Records shown -
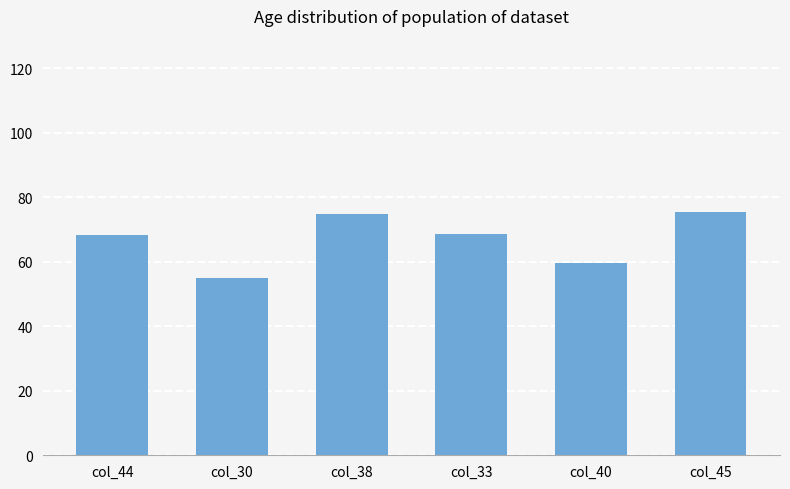

True or false: the data shows 20.6 at col_38.

False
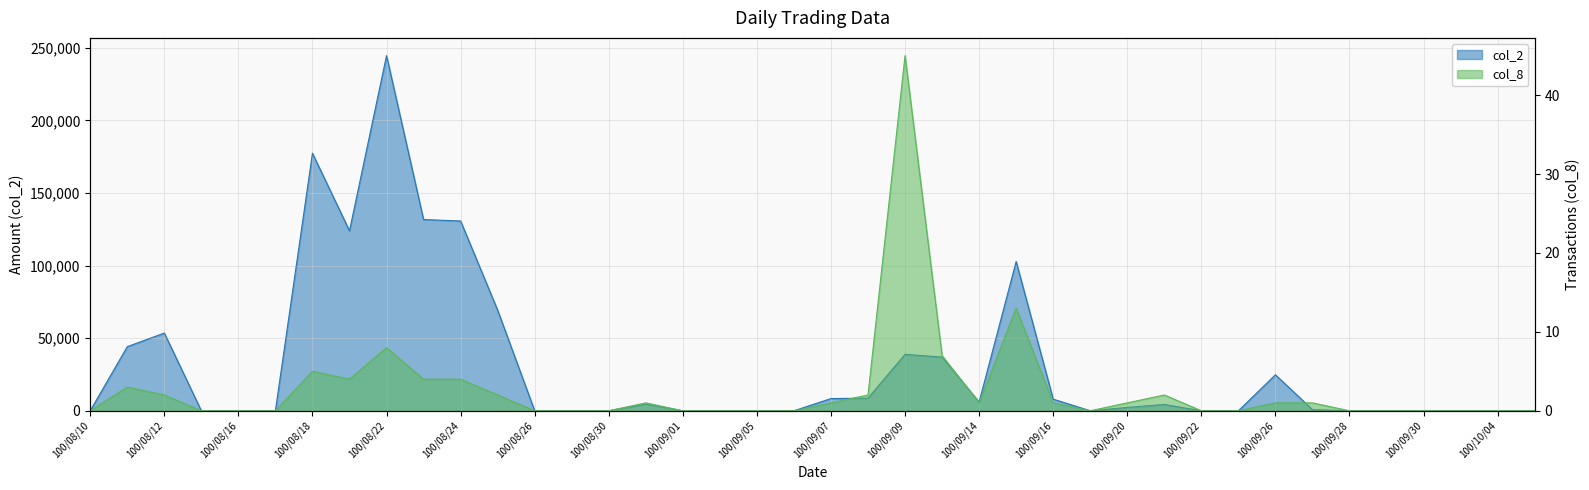

True or false: col_8 and col_2 cross at least once.

False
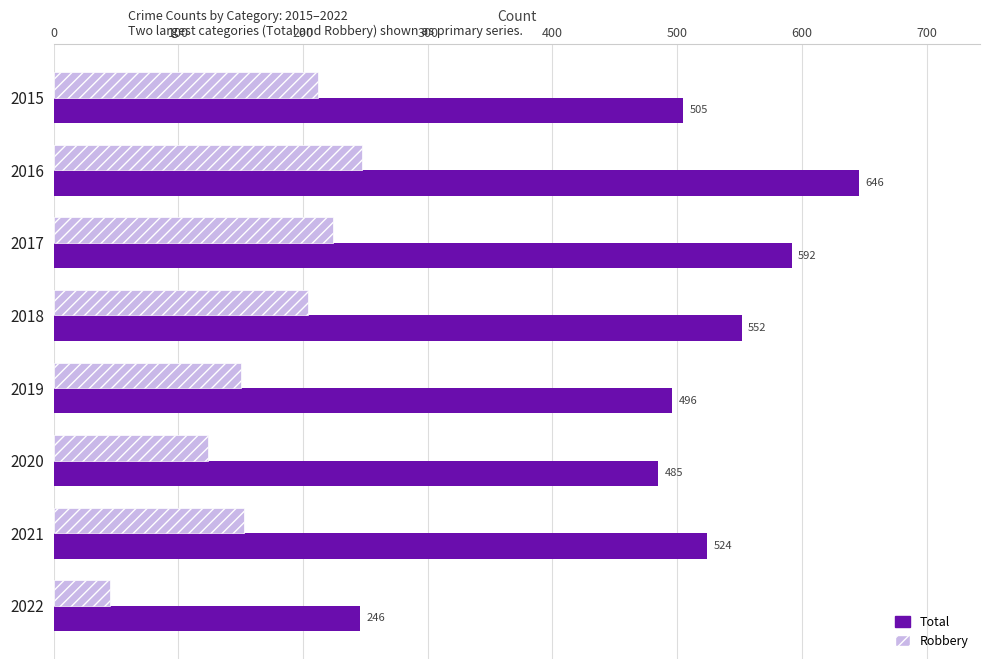

What is the approximate value of Total at 2019, to the nearest 50?

500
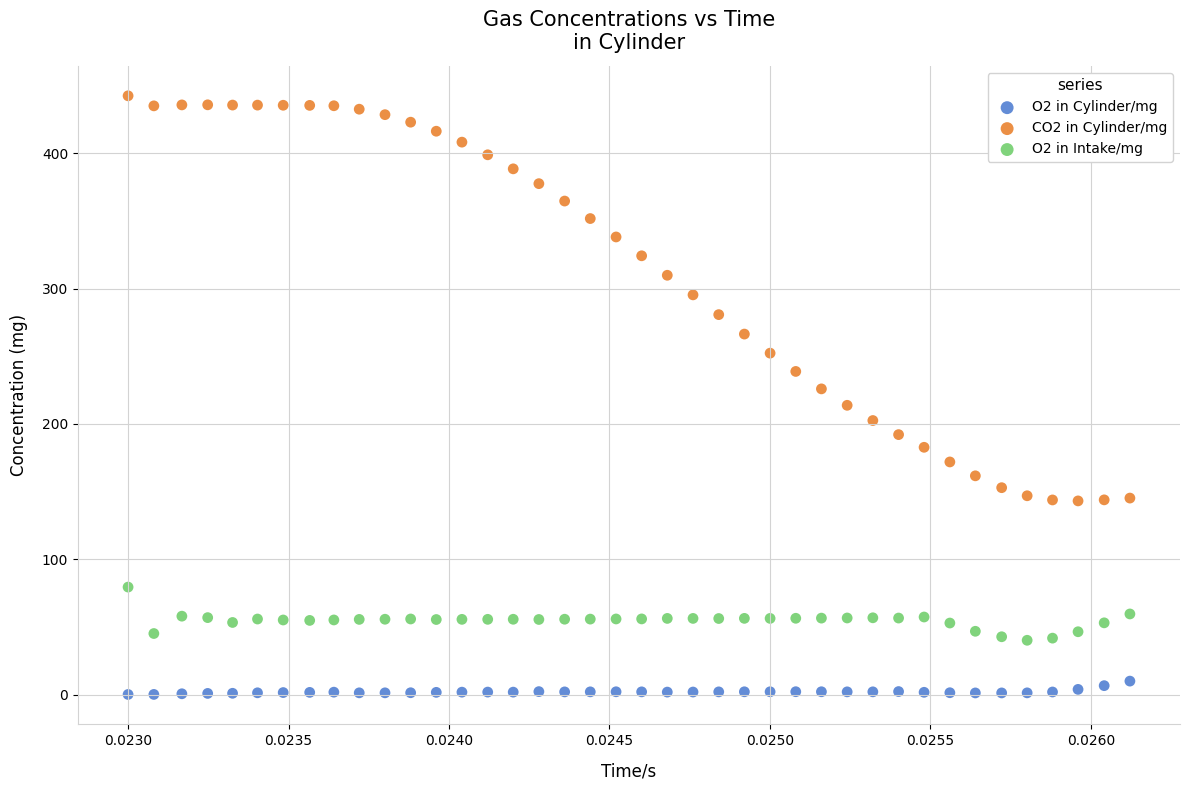

Which series reaches the minimum Y coordinate?

O2 in Cylinder/mg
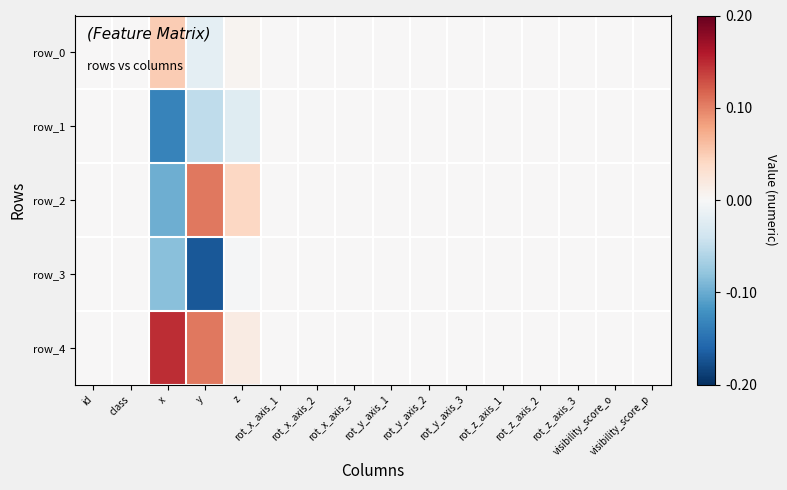

What is the difference between the maximum and second lowest values in the row_3 series?

0.1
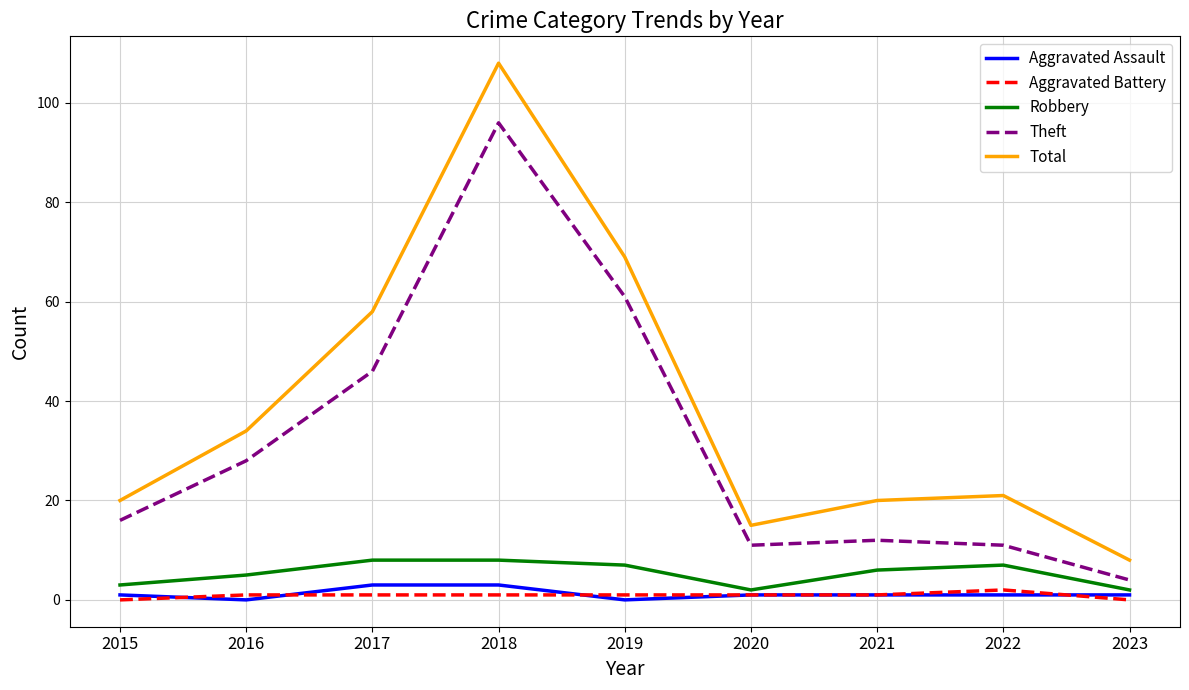

Which series changed the most between 2015 and 2018?

Total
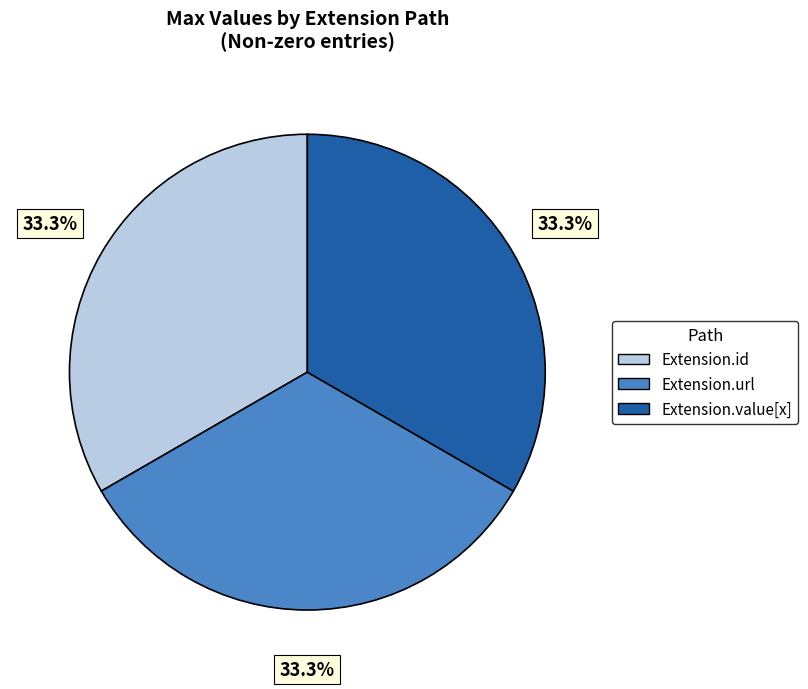

Does any single category account for the majority?

No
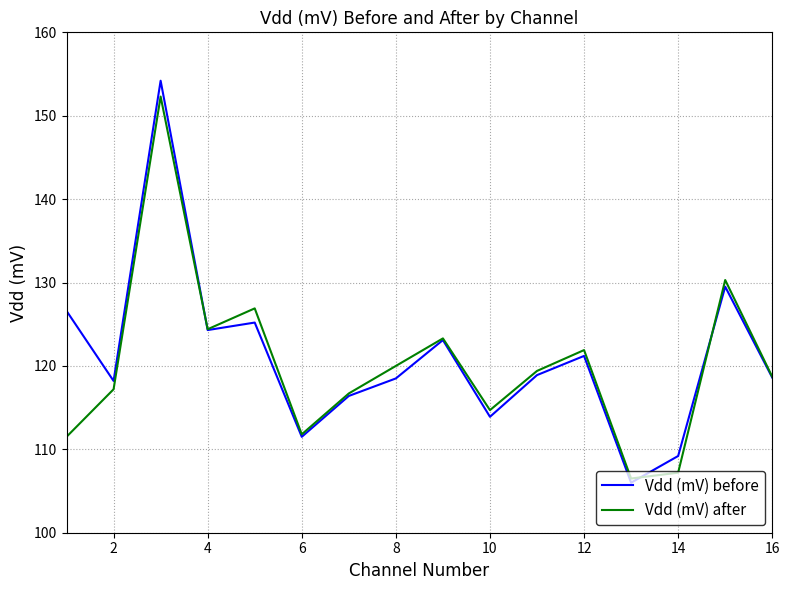

What is the greatest value displayed?

154.2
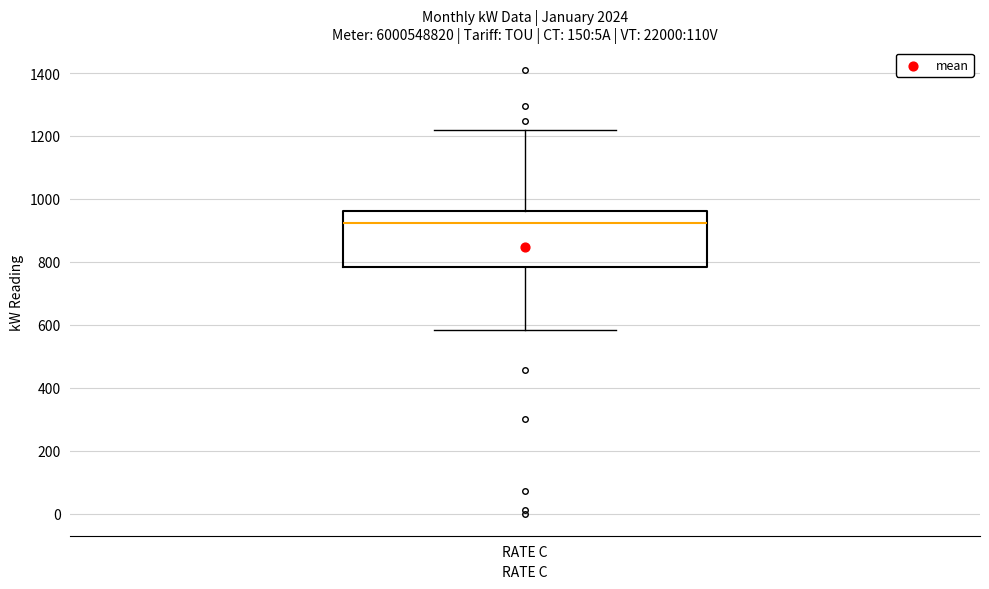

Transcribe this box plot: give where the median line is, the range the box spans, and where the two whiskers end, as read against the y-axis. The values are not printed on the chart, so give them approximately, as read against the axis.

median 920, box 780 to 960, whiskers 580 to 1220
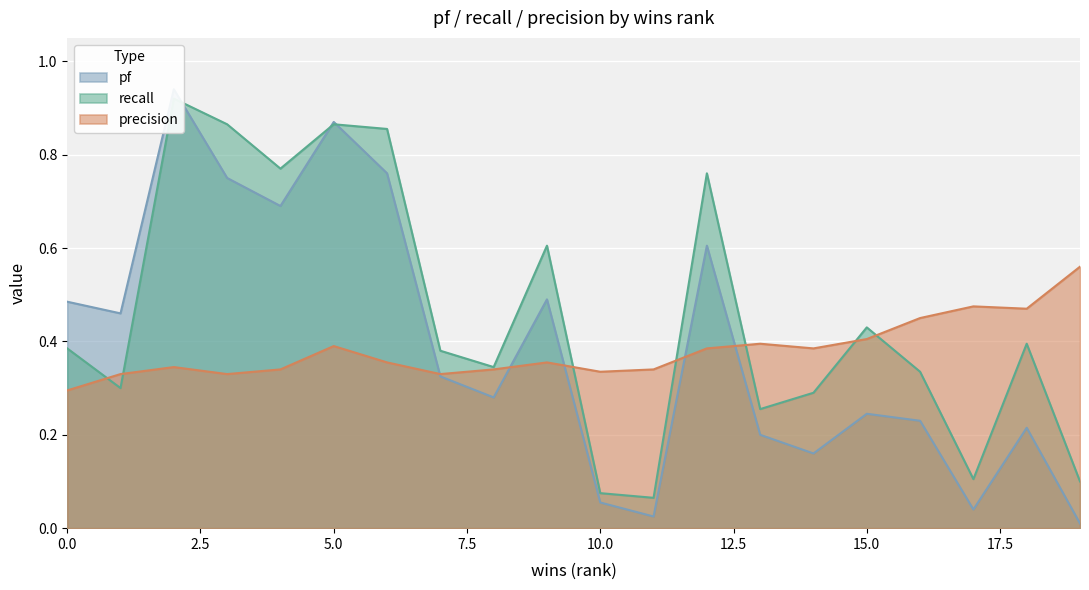

Between 6 and 11, which series saw the biggest shift?

recall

What you have to do - Please copy out the rows from the line containing "Between 6 and" through the final line of the rows, with both of those lines included and every line unchanged.

Exercise response -
Between 6 and 11, which series saw the biggest shift?

recall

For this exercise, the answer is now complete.